While many of the animals are in need of permanent homes, some community members are just looking for some temporary help while dealing with sudden life changes. A sudden illness might not allow owners to take care of their pet, and immediate family might need someone to look after the animal before they can take it into their lives.

“We recently had a Coon Hound up on the site where the owner just needed someone to give their pet a home for three months. Incredibly, we found a foster home for the animal in just three days,” said Evans.

With the initial success of the website, Evans is reaching out to other shelters to share the program and some of the early figures. Her twin sister operates a shelter in California and the two are working on setting up a partner shelter system.

“I was really surprised at the success of it, and this is really making a huge difference in our community,” said Evans. With an upcoming attempt to bring the program into the national spotlight, a bigger website presence is being funded through a private foundation. Locals can also directly support both the mission of Home to Home and the Panhandle Animal Shelter with donations through the website or by volunteering.

The Panhandle Animal Shelter hopes that seeing more pets on the site and sharing these animals through their social media platforms will continue to reduce the number of direct surrenders at the shelter. Early indications show that this is entirely possible, and Evans is excited to see how the program continues to grow on both a local and national level.

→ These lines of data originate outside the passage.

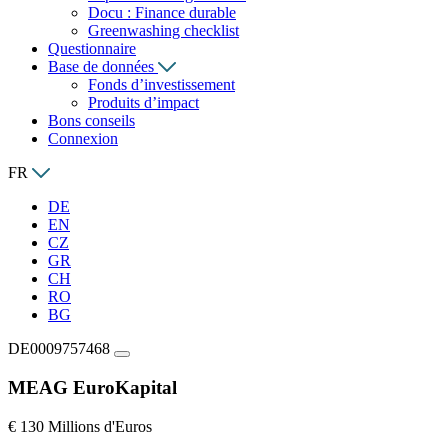
Docu : Finance durable
Greenwashing checklist
Questionnaire
Base de données
Fonds d’investissement
Produits d’impact
Bons conseils
Connexion
FR
DE
EN
CZ
GR
CH
RO
BG
DE0009757468
MEAG EuroKapital
€ 130 Millions d'Euros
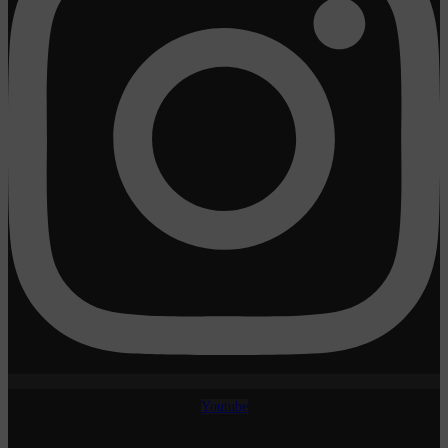
Youtube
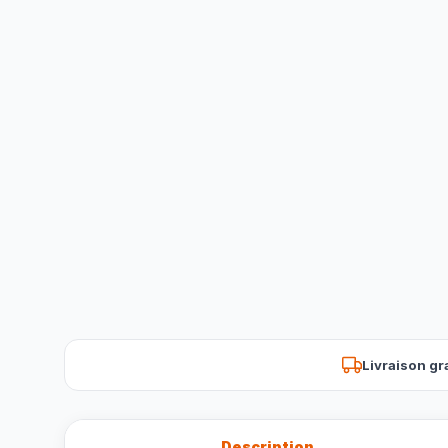
Livraison gr
Description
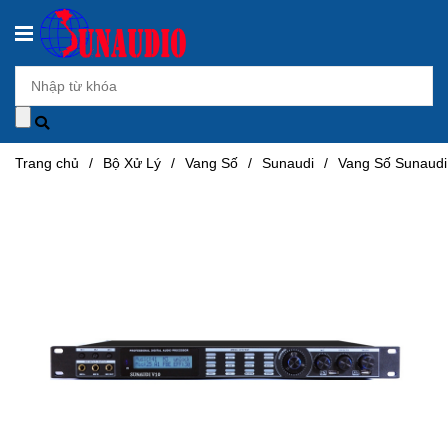
Trang chủ
/
Bộ Xử Lý
/
Vang Số
/
Sunaudi
/
Vang Số Sunaudi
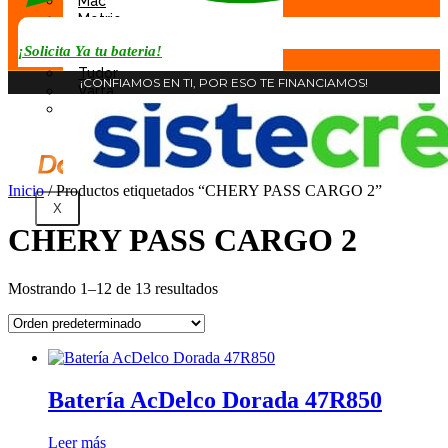
Mac
Motrio
Rocket
¡Solicita Ya tu bateria!
Tab
Tudor
¡CONFIAMOS EN TI, POR ESO TE FINANCIAMOS!
Varta
Willard
Inicio
/ Productos etiquetados “CHERY PASS CARGO 2”
X
CHERY PASS CARGO 2
Mostrando 1–12 de 13 resultados
Batería AcDelco Dorada 47R850
Leer más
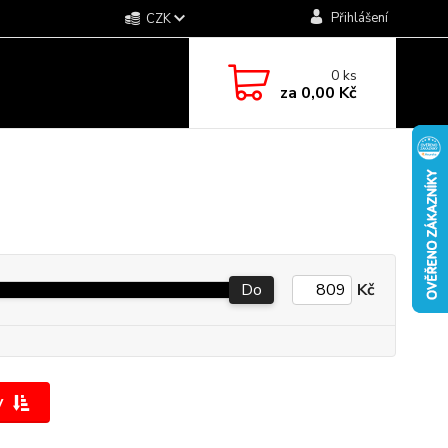
Přihlášení
CZK
0
ks
za
0,00 Kč
Do
Kč
y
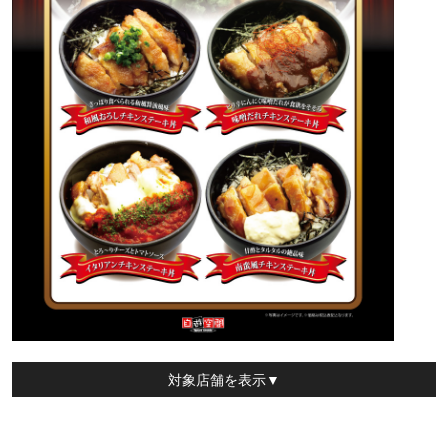
対象店舗
を表示▼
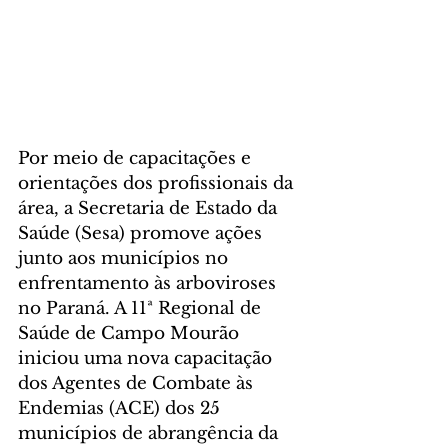
Por meio de capacitações e 
orientações dos profissionais da 
área, a Secretaria de Estado da 
Saúde (Sesa) promove ações 
junto aos municípios no 
enfrentamento às arboviroses 
no Paraná. A 11ª Regional de 
Saúde de Campo Mourão 
iniciou uma nova capacitação 
dos Agentes de Combate às 
Endemias (ACE) dos 25 
municípios de abrangência da 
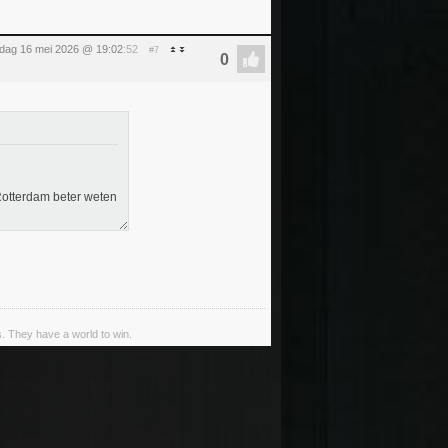
rdag 16 mei 2026 @ 19:02
:52
#7
n Rotterdam beter weten
s. They have a world to win.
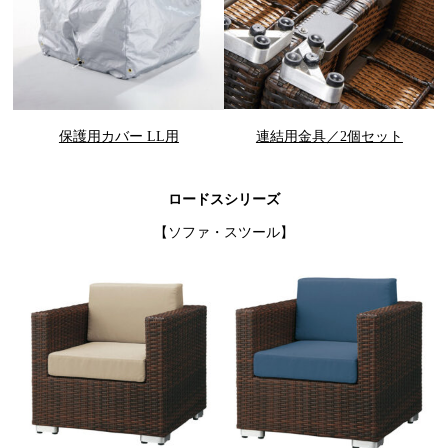
保護用カバー LL用
連結用金具／2個セット
ロードスシリーズ
【ソファ・スツール】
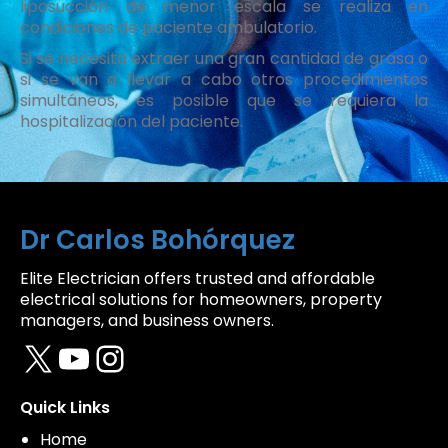
liposucción de menor escala se realiza en
condiciones de paciente ambulatorio.
Si se necesita extraer una gran cantidad de grasa o
si se van a llevar a cabo otros procedimientos
simultáneos, es posible que se requiera la
hospitalización del paciente.
Dr Carlos Bohórquez
Elite Electrician offers trusted and affordable
electrical solutions for homeowners, property
managers, and business owners.
X
YouTube
Instagram
Quick Links
Home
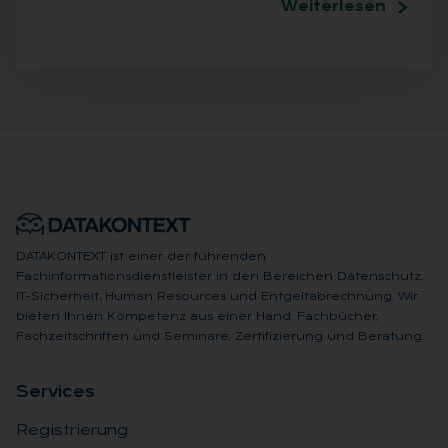
Weiterlesen
DATAKONTEXT ist einer der führenden
Fachinformationsdienstleister in den Bereichen Datenschutz,
IT-Sicherheit, Human Resources und Entgeltabrechnung. Wir
bieten Ihnen Kompetenz aus einer Hand: Fachbücher,
Fachzeitschriften und Seminare, Zertifizierung und Beratung.
Ser­vices
Registrierung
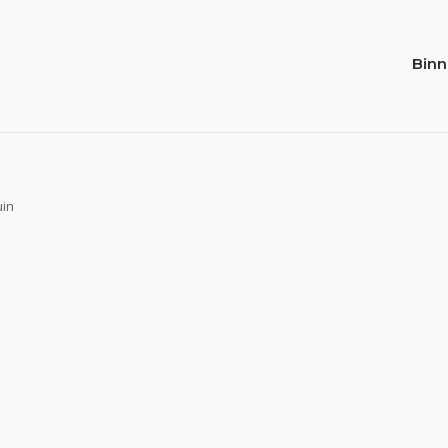
Binn
uin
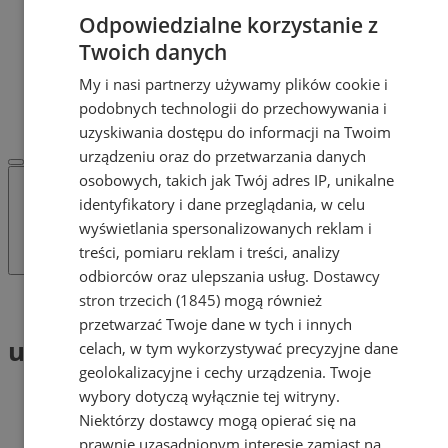
Dodaj ogłoszenie
Odpowiedzialne korzystanie z
POLECAMY
Twoich danych
Protocol IT
Pracuj.pl - praca w Żorach
My i nasi partnerzy używamy plików cookie i
REKLAMA
podobnych technologii do przechowywania i
WSPÓŁPRACA
uzyskiwania dostępu do informacji na Twoim
urządzeniu oraz do przetwarzania danych
osobowych, takich jak Twój adres IP, unikalne
identyfikatory i dane przeglądania, w celu
wyświetlania spersonalizowanych reklam i
treści, pomiaru reklam i treści, analizy
odbiorców oraz ulepszania usług.
Dostawcy
stron trzecich (1845)
mogą również
Tag: uroczystości
przetwarzać Twoje dane w tych i innych
uroczystości (1)
celach, w tym wykorzystywać precyzyjne dane
geolokalizacyjne i cechy urządzenia. Twoje
wybory dotyczą wyłącznie tej witryny.
Niektórzy dostawcy mogą opierać się na
prawnie uzasadnionym interesie zamiast na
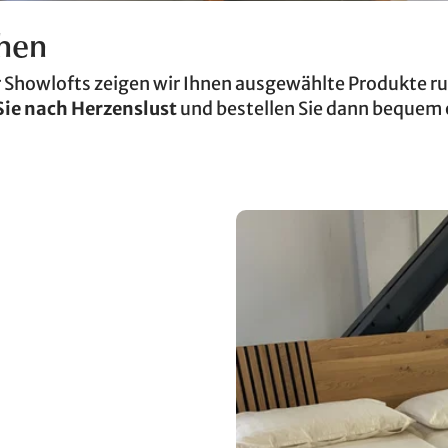
chen
r Showlofts zeigen wir Ihnen ausgewählte Produkte 
Sie nach Herzenslust
und bestellen Sie dann bequem o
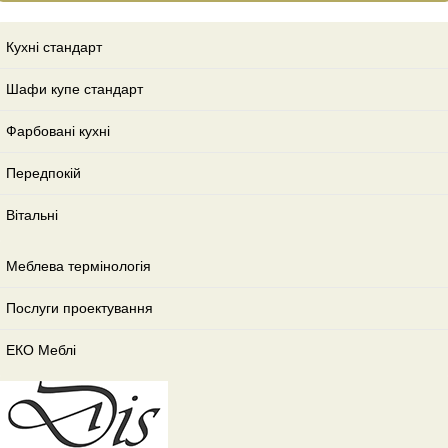
Кухні стандарт
Шафи купе стандарт
Фарбовані кухні
Передпокій
Вітальні
Меблева термінологія
Послуги проектування
ЕКО Меблі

“I’m really excited to report back to the grant and share the success we’ve had thanks to that program,” she said.

It’s never easy making the decision to part ways with a pet. People might feel ashamed, but reaching out to PAS you will not be shamed and might even find ways of keeping your pet you hadn’t thought of before. If your animal does need a new home, it is comforting to know there is a platform locally where you can find another passionate member in your own community, meet them and know that your beloved pet is going to a home where it will be loved and cared for.